Opening the forum, Thailand’s Foreign Minister Kasit Piromya cited his country’s progress in reducing poverty and extending reproductive health care and other social services, and offered to share its successful approaches with other developing countries.

Nafis Sadik, former UNFPA Executive Director and Secretary-General of the ICPD, said that the 1994 conference showed that the success of demographic policies depends o­n the affirmation of the right to sexual and reproductive health, and that both are essential for sustainable development. This perspective, she lamented, is largely absent from current global discussions o­n climate change.

Dr. Sadik, now the Special Envoy of the UN Secretary-General for HIV/AIDS in Asia-Pacific, called for increased attention to protecting the intimate partners of men who engage in risky sexual behaviour, noting that Asian women generally “lack power to negotiate condom use, for example.” 



Papua New Guinea’s Minister for Community Development Carol Kidu chaired the two-day forum. More than 100 representatives from about 30 governments, as well as civil society and other international organizations in Asia and the Pacific took part.

Group discussions focused o­n access to reproductive health care, including family planning, promoting gender equality and ending violence against women and girls, international migration and population ageing.
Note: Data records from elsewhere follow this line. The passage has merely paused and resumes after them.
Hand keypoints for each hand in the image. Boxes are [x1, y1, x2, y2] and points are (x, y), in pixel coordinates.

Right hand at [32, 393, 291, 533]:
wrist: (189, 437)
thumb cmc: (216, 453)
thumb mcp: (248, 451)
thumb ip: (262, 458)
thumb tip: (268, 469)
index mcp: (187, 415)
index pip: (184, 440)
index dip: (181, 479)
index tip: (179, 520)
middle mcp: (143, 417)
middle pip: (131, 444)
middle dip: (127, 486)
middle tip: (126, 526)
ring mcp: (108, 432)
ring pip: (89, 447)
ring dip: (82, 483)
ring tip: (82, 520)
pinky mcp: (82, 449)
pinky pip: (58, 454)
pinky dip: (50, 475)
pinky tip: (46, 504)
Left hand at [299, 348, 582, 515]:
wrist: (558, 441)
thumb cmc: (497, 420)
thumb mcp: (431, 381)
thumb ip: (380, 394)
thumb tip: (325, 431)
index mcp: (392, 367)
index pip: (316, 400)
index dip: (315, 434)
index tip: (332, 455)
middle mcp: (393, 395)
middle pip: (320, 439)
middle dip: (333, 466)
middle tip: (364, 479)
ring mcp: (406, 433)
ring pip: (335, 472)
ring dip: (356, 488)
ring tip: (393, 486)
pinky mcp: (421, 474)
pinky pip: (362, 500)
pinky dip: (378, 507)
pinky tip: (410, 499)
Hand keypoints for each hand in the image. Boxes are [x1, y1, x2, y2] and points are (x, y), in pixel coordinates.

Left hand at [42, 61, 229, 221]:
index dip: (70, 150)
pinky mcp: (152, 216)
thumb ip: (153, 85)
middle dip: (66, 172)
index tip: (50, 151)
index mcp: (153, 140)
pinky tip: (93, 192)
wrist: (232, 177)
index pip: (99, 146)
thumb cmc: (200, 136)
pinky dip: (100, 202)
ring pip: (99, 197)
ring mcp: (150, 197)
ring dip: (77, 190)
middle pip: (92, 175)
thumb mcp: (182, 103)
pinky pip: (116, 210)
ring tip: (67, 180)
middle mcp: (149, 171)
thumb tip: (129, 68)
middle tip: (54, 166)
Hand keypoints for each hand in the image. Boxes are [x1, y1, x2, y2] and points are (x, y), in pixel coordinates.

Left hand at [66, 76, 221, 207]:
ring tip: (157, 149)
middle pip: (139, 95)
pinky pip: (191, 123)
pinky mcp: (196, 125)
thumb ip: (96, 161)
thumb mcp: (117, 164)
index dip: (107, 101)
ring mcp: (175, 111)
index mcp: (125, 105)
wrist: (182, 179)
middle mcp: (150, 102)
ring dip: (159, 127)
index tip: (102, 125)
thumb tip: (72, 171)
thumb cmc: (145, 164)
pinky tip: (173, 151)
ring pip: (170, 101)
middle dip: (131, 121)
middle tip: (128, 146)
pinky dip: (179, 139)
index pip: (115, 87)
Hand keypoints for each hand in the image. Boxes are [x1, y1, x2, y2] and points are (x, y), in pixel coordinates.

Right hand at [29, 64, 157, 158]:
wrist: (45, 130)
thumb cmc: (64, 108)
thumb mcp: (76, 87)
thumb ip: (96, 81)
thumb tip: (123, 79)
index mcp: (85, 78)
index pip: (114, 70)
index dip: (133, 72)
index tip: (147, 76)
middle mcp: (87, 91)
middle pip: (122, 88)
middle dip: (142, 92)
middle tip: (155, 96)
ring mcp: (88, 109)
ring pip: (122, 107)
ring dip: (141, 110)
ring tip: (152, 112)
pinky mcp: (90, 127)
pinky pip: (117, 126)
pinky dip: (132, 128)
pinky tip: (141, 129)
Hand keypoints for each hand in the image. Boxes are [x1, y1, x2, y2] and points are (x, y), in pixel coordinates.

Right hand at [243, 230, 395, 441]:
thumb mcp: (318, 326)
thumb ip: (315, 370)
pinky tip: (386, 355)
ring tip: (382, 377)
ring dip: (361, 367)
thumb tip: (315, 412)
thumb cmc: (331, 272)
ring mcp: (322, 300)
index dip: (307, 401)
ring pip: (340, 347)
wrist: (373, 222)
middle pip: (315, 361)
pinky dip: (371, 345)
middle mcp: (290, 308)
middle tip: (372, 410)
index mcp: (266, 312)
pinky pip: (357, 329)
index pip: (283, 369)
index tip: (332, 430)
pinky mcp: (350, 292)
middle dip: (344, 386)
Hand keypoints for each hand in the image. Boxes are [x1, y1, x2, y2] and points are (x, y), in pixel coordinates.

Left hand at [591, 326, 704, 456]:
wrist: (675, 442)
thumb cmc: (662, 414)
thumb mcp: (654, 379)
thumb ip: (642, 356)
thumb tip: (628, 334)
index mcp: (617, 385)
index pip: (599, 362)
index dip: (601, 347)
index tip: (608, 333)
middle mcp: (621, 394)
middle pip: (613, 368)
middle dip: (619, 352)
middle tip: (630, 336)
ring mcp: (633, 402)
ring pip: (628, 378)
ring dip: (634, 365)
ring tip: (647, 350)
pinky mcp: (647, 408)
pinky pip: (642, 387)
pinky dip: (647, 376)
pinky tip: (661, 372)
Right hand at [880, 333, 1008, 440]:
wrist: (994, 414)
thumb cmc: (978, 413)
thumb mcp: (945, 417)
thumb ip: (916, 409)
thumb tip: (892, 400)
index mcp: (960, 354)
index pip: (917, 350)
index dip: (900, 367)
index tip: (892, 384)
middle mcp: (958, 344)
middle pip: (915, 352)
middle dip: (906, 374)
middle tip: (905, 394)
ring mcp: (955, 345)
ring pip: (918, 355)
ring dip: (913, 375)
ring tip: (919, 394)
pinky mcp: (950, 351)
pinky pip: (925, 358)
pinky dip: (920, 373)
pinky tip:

Participants’ policy recommendations were included in a Declaration o­n Population and Development adopted at the forum’s closing.

"This is a moment of opportunity," the Declaration states, with just five years left to realize the Cairo objectives and the MDGs. It identifies a set of key actions countries in the region must take to close critical gaps in implementing the Programme of Action and address new challenges, such as the global economic crisis and climate change. 



The Asia-Pacific High-level Forum o­n ICPD at 15: Accelerating Progress towards the ICPD and Millennium Development Goals was preceded by an NGO forum and an experience-sharing meeting o­n South-South cooperation, organized by Thailand and UNFPA.